Viele Kontakte beim internationalen Frauenfrühstück in Cölbe

Viele Kontakte beim internationalen Frauenfrühstück in Cölbe

Mehr als 50 Frauen waren der Einladung des Cölber Arbeitskreises Flüchtlinge (CAF) zu einem internationalen Frauenfrühstück im katholischen Pfarrheim gefolgt, rund die Hälfte Einheimische aus Cölbe und Umgebung. Die anderen Frauen hatte ihre Flucht aus ganz unterschiedlichen Ländern in unsere Region verschlagen, die meisten von ihnen aus Syrien, Äthiopien und dem Irak.

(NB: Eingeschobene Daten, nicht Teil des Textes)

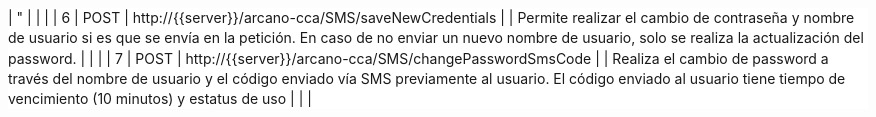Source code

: | "                                                                                                                                                                                                                                                                                                                                                                      |        |                                                                                                                    |
| 6                                                                                                                                                                                                                                                                                                                                                                      | POST   | http://{{server}}/arcano-cca/SMS/saveNewCredentials                                                                |                                                                                                                                                                                                                                                                                                                                                                                                                                                                                         | Permite realizar el cambio de contraseña y nombre de usuario si es que se envía en la petición. En caso de no enviar un nuevo nombre de usuario, solo se realiza la actualización del password.                                                                                                                                                                                                                                                                                |                                                                                                                                                                                                                                                                                                                                 |                                                                                                                                                                                                                                                                                                             |
| 7                                                                                                                                                                                                                                                                                                                                                                      | POST   | http://{{server}}/arcano-cca/SMS/changePasswordSmsCode                                                             |                                                                                                                                                                                                                                                                                                                                                                                                                                                                                         | Realiza el cambio de password a través del nombre de usuario y el código enviado vía SMS previamente al usuario. El código enviado al usuario tiene tiempo de vencimiento (10 minutos) y estatus de uso                                                                                                                                                                                                                                                                        |                                                                                                                                                                                                                                                                                                                                 |                                                                                                                                                                                                                                                                                                             |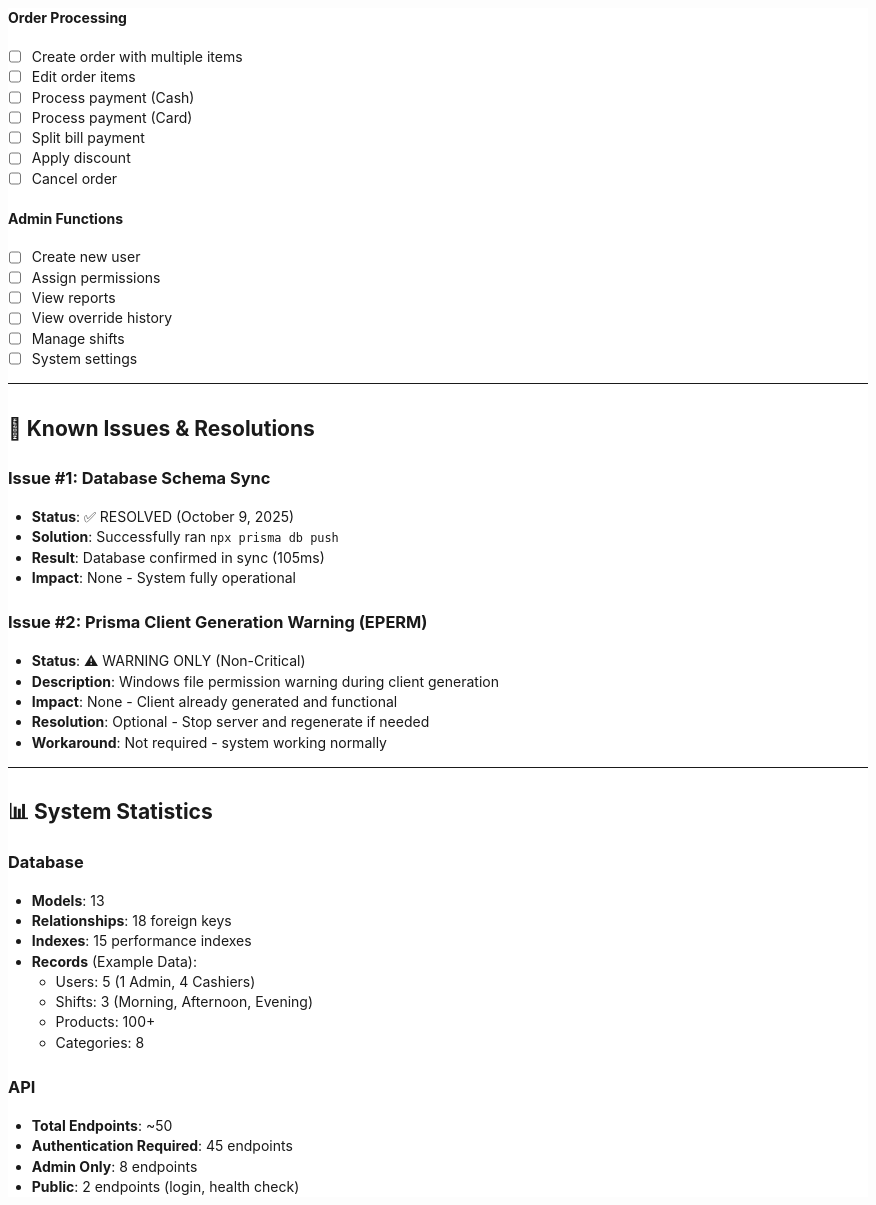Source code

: #### Order Processing
- [ ] Create order with multiple items
- [ ] Edit order items
- [ ] Process payment (Cash)
- [ ] Process payment (Card)
- [ ] Split bill payment
- [ ] Apply discount
- [ ] Cancel order

#### Admin Functions
- [ ] Create new user
- [ ] Assign permissions
- [ ] View reports
- [ ] View override history
- [ ] Manage shifts
- [ ] System settings

---

## 🐛 Known Issues & Resolutions

### Issue #1: Database Schema Sync
- **Status**: ✅ RESOLVED (October 9, 2025)
- **Solution**: Successfully ran `npx prisma db push`
- **Result**: Database confirmed in sync (105ms)
- **Impact**: None - System fully operational

### Issue #2: Prisma Client Generation Warning (EPERM)
- **Status**: ⚠️ WARNING ONLY (Non-Critical)
- **Description**: Windows file permission warning during client generation
- **Impact**: None - Client already generated and functional
- **Resolution**: Optional - Stop server and regenerate if needed
- **Workaround**: Not required - system working normally

---

## 📊 System Statistics

### Database
- **Models**: 13
- **Relationships**: 18 foreign keys
- **Indexes**: 15 performance indexes
- **Records** (Example Data):
  - Users: 5 (1 Admin, 4 Cashiers)
  - Shifts: 3 (Morning, Afternoon, Evening)
  - Products: 100+
  - Categories: 8

### API
- **Total Endpoints**: ~50
- **Authentication Required**: 45 endpoints
- **Admin Only**: 8 endpoints
- **Public**: 2 endpoints (login, health check)
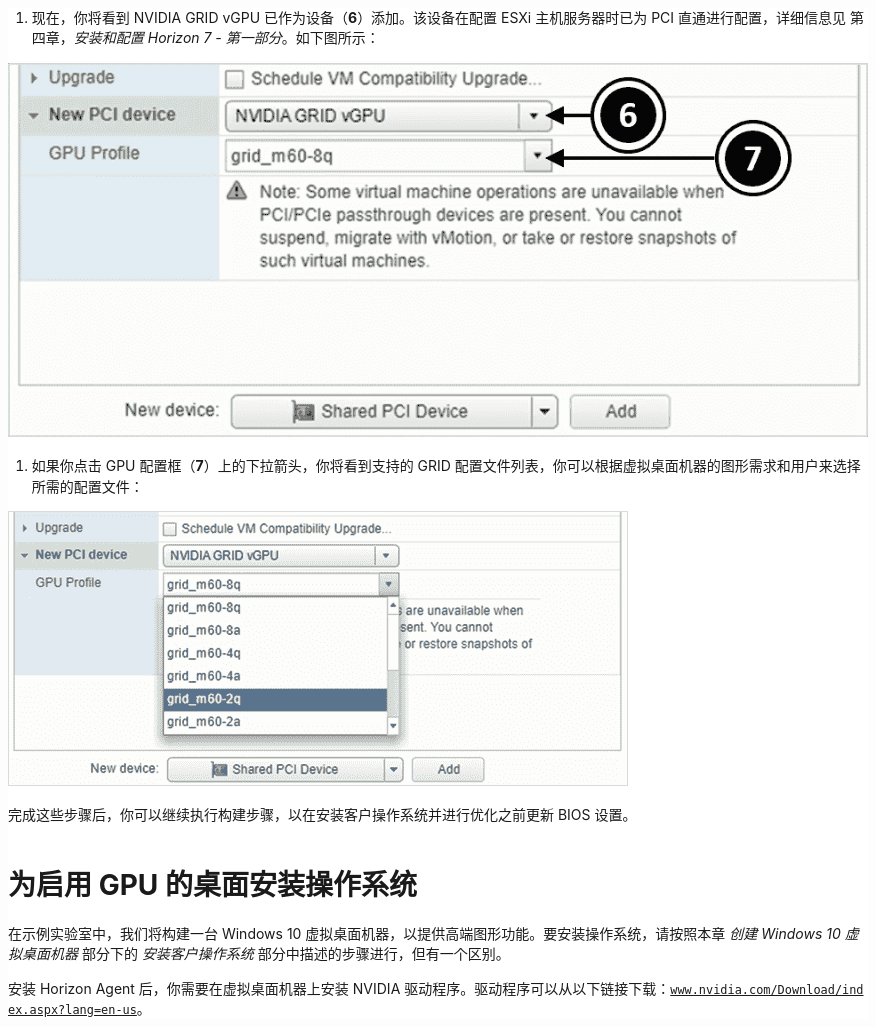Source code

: 1.  现在，你将看到 NVIDIA GRID vGPU 已作为设备（**6**）添加。该设备在配置 ESXi 主机服务器时已为 PCI 直通进行配置，详细信息见 第四章，*安装和配置 Horizon 7 - 第一部分*。如下图所示：

![](img/440f748e-c50c-452e-ba1c-ba9769a7f309.png)

1.  如果你点击 GPU 配置框（**7**）上的下拉箭头，你将看到支持的 GRID 配置文件列表，你可以根据虚拟桌面机器的图形需求和用户来选择所需的配置文件：

![](img/8c816dea-52f0-4c2e-bc6d-85e06e6fd0d8.png)

完成这些步骤后，你可以继续执行构建步骤，以在安装客户操作系统并进行优化之前更新 BIOS 设置。

# 为启用 GPU 的桌面安装操作系统

在示例实验室中，我们将构建一台 Windows 10 虚拟桌面机器，以提供高端图形功能。要安装操作系统，请按照本章 *创建 Windows 10 虚拟桌面机器* 部分下的 *安装客户操作系统* 部分中描述的步骤进行，但有一个区别。

安装 Horizon Agent 后，你需要在虚拟桌面机器上安装 NVIDIA 驱动程序。驱动程序可以从以下链接下载：[`www.nvidia.com/Download/index.aspx?lang=en-us`](https://www.nvidia.com/Download/index.aspx?lang=en-us)。
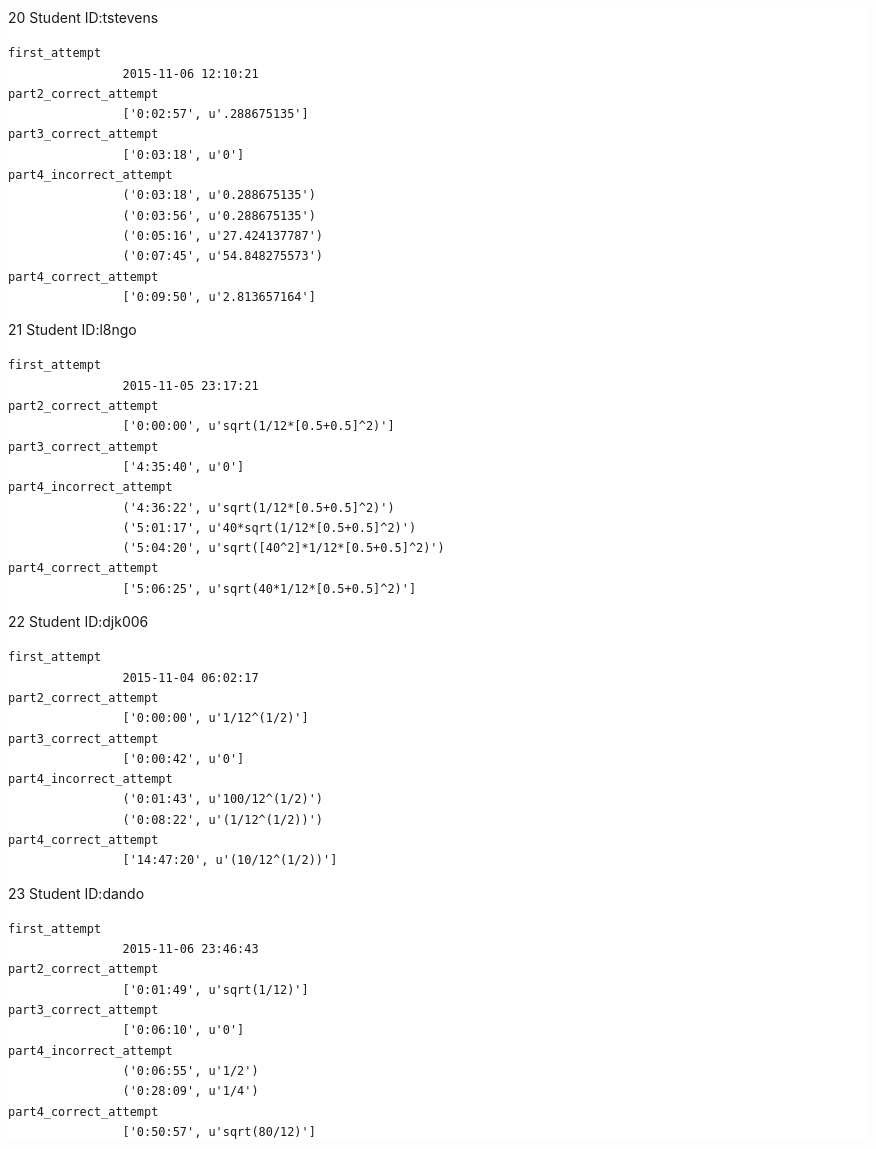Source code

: 20 Student ID:tstevens

	first_attempt
					2015-11-06 12:10:21
	part2_correct_attempt
					['0:02:57', u'.288675135']
	part3_correct_attempt
					['0:03:18', u'0']
	part4_incorrect_attempt
					('0:03:18', u'0.288675135')
					('0:03:56', u'0.288675135')
					('0:05:16', u'27.424137787')
					('0:07:45', u'54.848275573')
	part4_correct_attempt
					['0:09:50', u'2.813657164']

21 Student ID:l8ngo

	first_attempt
					2015-11-05 23:17:21
	part2_correct_attempt
					['0:00:00', u'sqrt(1/12*[0.5+0.5]^2)']
	part3_correct_attempt
					['4:35:40', u'0']
	part4_incorrect_attempt
					('4:36:22', u'sqrt(1/12*[0.5+0.5]^2)')
					('5:01:17', u'40*sqrt(1/12*[0.5+0.5]^2)')
					('5:04:20', u'sqrt([40^2]*1/12*[0.5+0.5]^2)')
	part4_correct_attempt
					['5:06:25', u'sqrt(40*1/12*[0.5+0.5]^2)']

22 Student ID:djk006

	first_attempt
					2015-11-04 06:02:17
	part2_correct_attempt
					['0:00:00', u'1/12^(1/2)']
	part3_correct_attempt
					['0:00:42', u'0']
	part4_incorrect_attempt
					('0:01:43', u'100/12^(1/2)')
					('0:08:22', u'(1/12^(1/2))')
	part4_correct_attempt
					['14:47:20', u'(10/12^(1/2))']

23 Student ID:dando

	first_attempt
					2015-11-06 23:46:43
	part2_correct_attempt
					['0:01:49', u'sqrt(1/12)']
	part3_correct_attempt
					['0:06:10', u'0']
	part4_incorrect_attempt
					('0:06:55', u'1/2')
					('0:28:09', u'1/4')
	part4_correct_attempt
					['0:50:57', u'sqrt(80/12)']
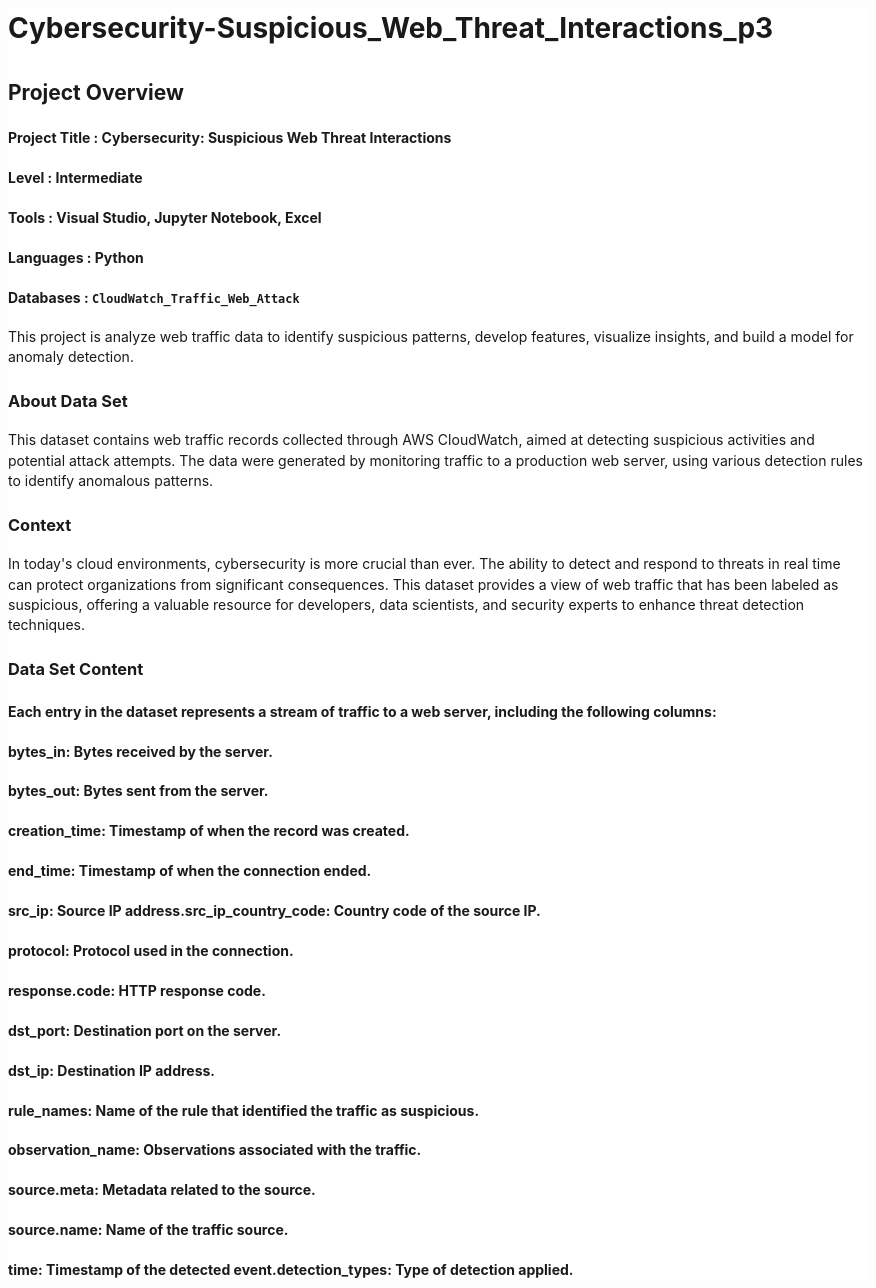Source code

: # Cybersecurity-Suspicious_Web_Threat_Interactions_p3
## Project Overview
#### Project Title : Cybersecurity: Suspicious Web Threat Interactions
#### Level : Intermediate
#### Tools : Visual Studio, Jupyter Notebook, Excel
#### Languages : Python
#### Databases : `CloudWatch_Traffic_Web_Attack`
This project is analyze web traffic data to identify suspicious patterns, develop features, visualize insights, and build a model for anomaly detection.

### About Data Set
This dataset contains web traffic records collected through AWS CloudWatch, aimed at detecting suspicious activities and potential attack attempts. The data were generated by monitoring traffic to a production web server, using various detection rules to identify anomalous patterns.

### Context
In today's cloud environments, cybersecurity is more crucial than ever. The ability to detect and respond to threats in real time can protect organizations from significant consequences. This dataset provides a view of web traffic that has been labeled as suspicious, offering a valuable resource for developers, data scientists, and security experts to enhance threat detection techniques.

### Data Set Content
#### Each entry in the dataset represents a stream of traffic to a web server, including the following columns:
#### bytes_in: Bytes received by the server.
#### bytes_out: Bytes sent from the server.
#### creation_time: Timestamp of when the record was created.
#### end_time: Timestamp of when the connection ended.
#### src_ip: Source IP address.src_ip_country_code: Country code of the source IP.
#### protocol: Protocol used in the connection.
#### response.code: HTTP response code.
#### dst_port: Destination port on the server.
#### dst_ip: Destination IP address.
#### rule_names: Name of the rule that identified the traffic as suspicious.
#### observation_name: Observations associated with the traffic.
#### source.meta: Metadata related to the source.
#### source.name: Name of the traffic source.
#### time: Timestamp of the detected event.detection_types: Type of detection applied.
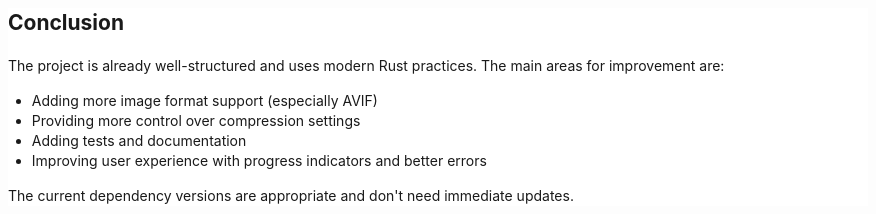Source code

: ## Conclusion

The project is already well-structured and uses modern Rust practices. The main areas for improvement are:
- Adding more image format support (especially AVIF)
- Providing more control over compression settings
- Adding tests and documentation
- Improving user experience with progress indicators and better errors

The current dependency versions are appropriate and don't need immediate updates.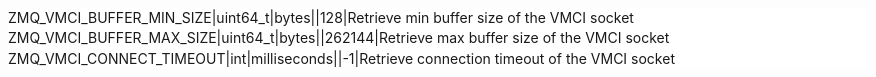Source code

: ZMQ_VMCI_BUFFER_MIN_SIZE|uint64_t|bytes||128|Retrieve min buffer size of the VMCI socket
ZMQ_VMCI_BUFFER_MAX_SIZE|uint64_t|bytes||262144|Retrieve max buffer size of the VMCI socket
ZMQ_VMCI_CONNECT_TIMEOUT|int|milliseconds||-1|Retrieve connection timeout of the VMCI socket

Ute Ramb, als Gemeindereferentin für die Cölber Kirche St. Maria Königin zuständig, begrüßte die Gäste. Alle gemeinsam gedachten der Opfer des rechtsradikalen Terrorangriffs auf Muslime im neuseeländischen Christ Church. Viele Frauen hatten ihre Kinder mitgebracht, die von einer Kollegin des Vereins „Junge Entwicklung fördern“ betreut wurden. Alle trugen etwas zum reichhaltigen Frühstücksbüfett bei. Arabische, afrikanische und deutsche Köstlichkeiten standen zur Auswahl. Als Highlight wurde eine „Cölber Torte“ empfunden, die eine Syrerin beisteuerte.

Hadeel Elfarra, eine Marburgerin mit palästinensischen Wurzel und für Fragen der Familienbetreuung und Gewaltprävention zertifiziert, stellte ihre Hilfsangebote vor. Zwei geflüchtete Frauen – die eine angehende Zahnärztin, die andere angehende Kindergärtnerin – tauschten ihre ganz unterschiedlichen Erfahrungen mit dem deutschen Bildungssystem aus.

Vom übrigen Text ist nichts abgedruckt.